When you are running a Pfsense firewall box everything will almost always run smoothly. The most typical error scenario will happen when the system’s power gets turned off by accident – or just by a good old-fashioned power failure. When the power fails your Pfsense box might be doing something important and what will usually happen is that the database of the firewall will get locked down.
When you reboot your firewall you are likely to see an error message saying something like cannot get an exclusive lock. Regardless of whether or not you will see the error message you will have and endless reboot loop, which fires up just after the Pfsense message saying somehting like ”filesystem marked as clean”. You will also see many lines of code rapidly appearing to the screen just before your system goes and reboots. The reboot loop will continue until you will fix the Pfsense disk and remove all the locks that it has. The previous might sound difficult but it is actually quite easy to do.

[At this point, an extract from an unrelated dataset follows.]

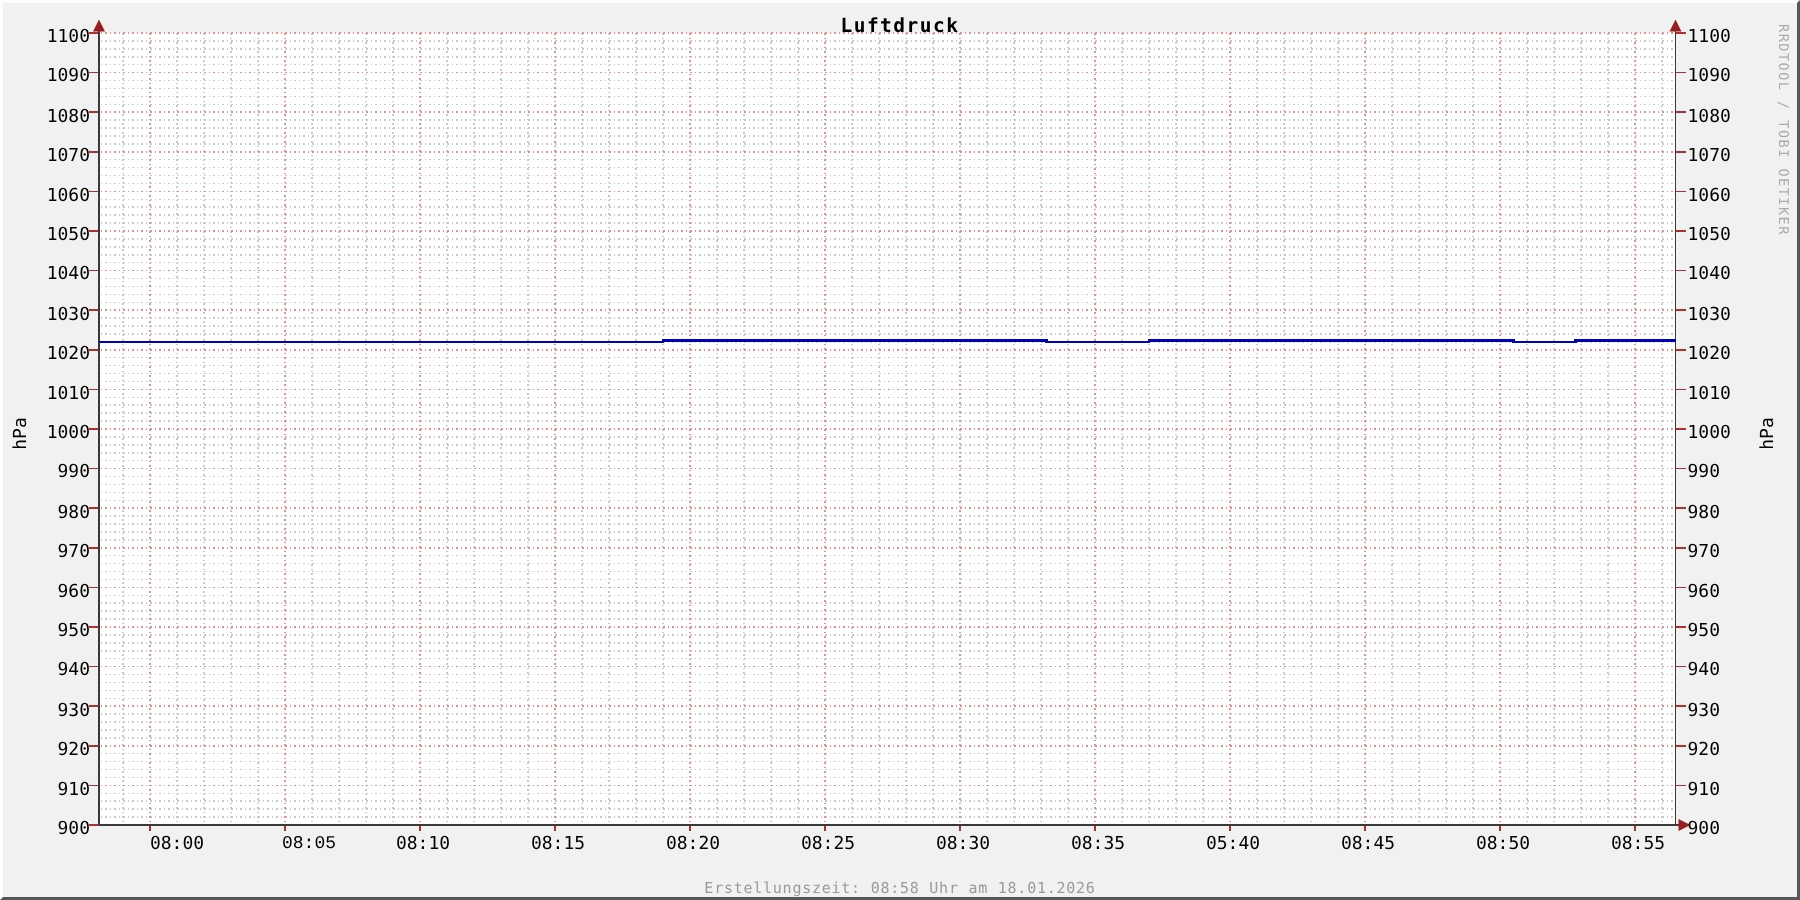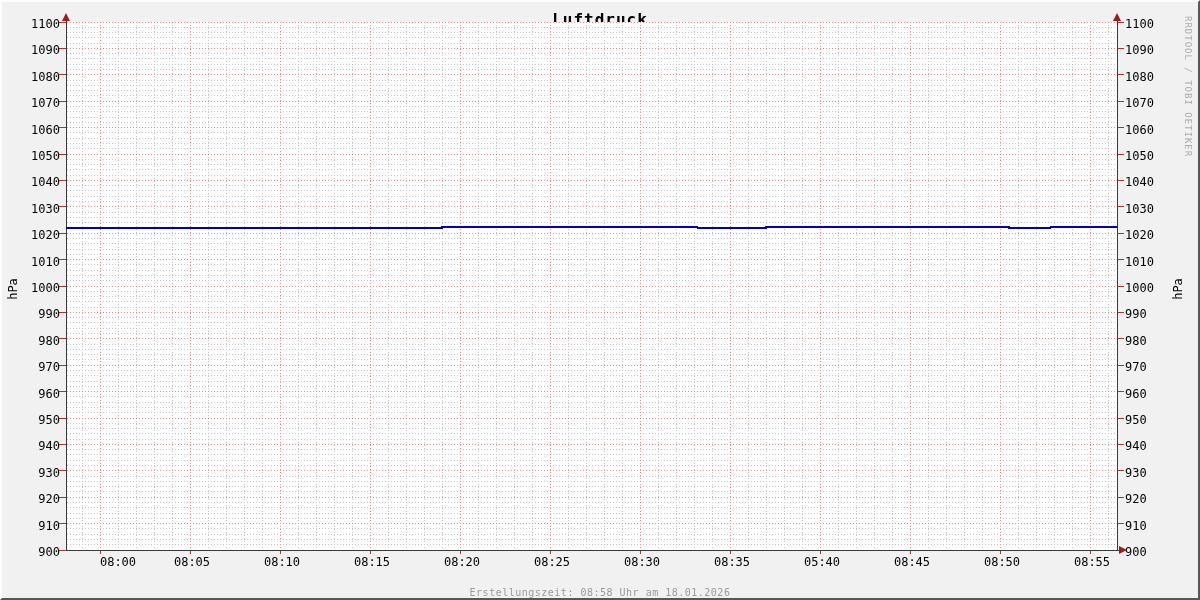"Luftdruck" .title { font-size: 16px -> 13px }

Step 1.First you need to connect HDMI/VGA/DVI cable to your Pfsense box along with a keyboard. We need to use a bit of console to get things done.
Step 2.Once you have connected everything(your keyboard and your display) power up the Pfsense box and when the Pfsense boot menu appears select boot from the option 2: single user mode.
Step 3. The single user boot will stop loading and says something like ”Enter full pathname of shell or RETURN for /bin/sh:” Press enter at this point.
Step 4. Now that your are in the shell environment type the following command to mount your Pfsense´s root drive where all your files usually are:
Note. You you should already be a root user but on some occasions you still might need to execute su root before typing the command below (this is rare though)
mount -o rw /
The command above mounts your Pfsense partition as read and write capable, which is what we need since we must fix the device(and thus write to it).
Step 5. Run fsck command to fix the disk. When you run this command it is generally a good idea to select y to everything when the Pfsense asks you if you would like to salvage/recover stuff. Run the fsck command at least 3 times just to be certain that everything will go well. When my first time of fsck was done with Pfsense there still were some errors, which only went away after the second time. The third time is usually just for making sure that everything actually worked out.
Once you believe everything is ok then just type reboot and your Pfsense box will most likely resume its normal functionality.
Added note. I have noticed that generally it might be a bad idea to try to change your LAN interface device within a GUI. The previous might also lead to a database lock if things go badly. So, if you want to change your interface mappings in full then do that in the command-line environment instead.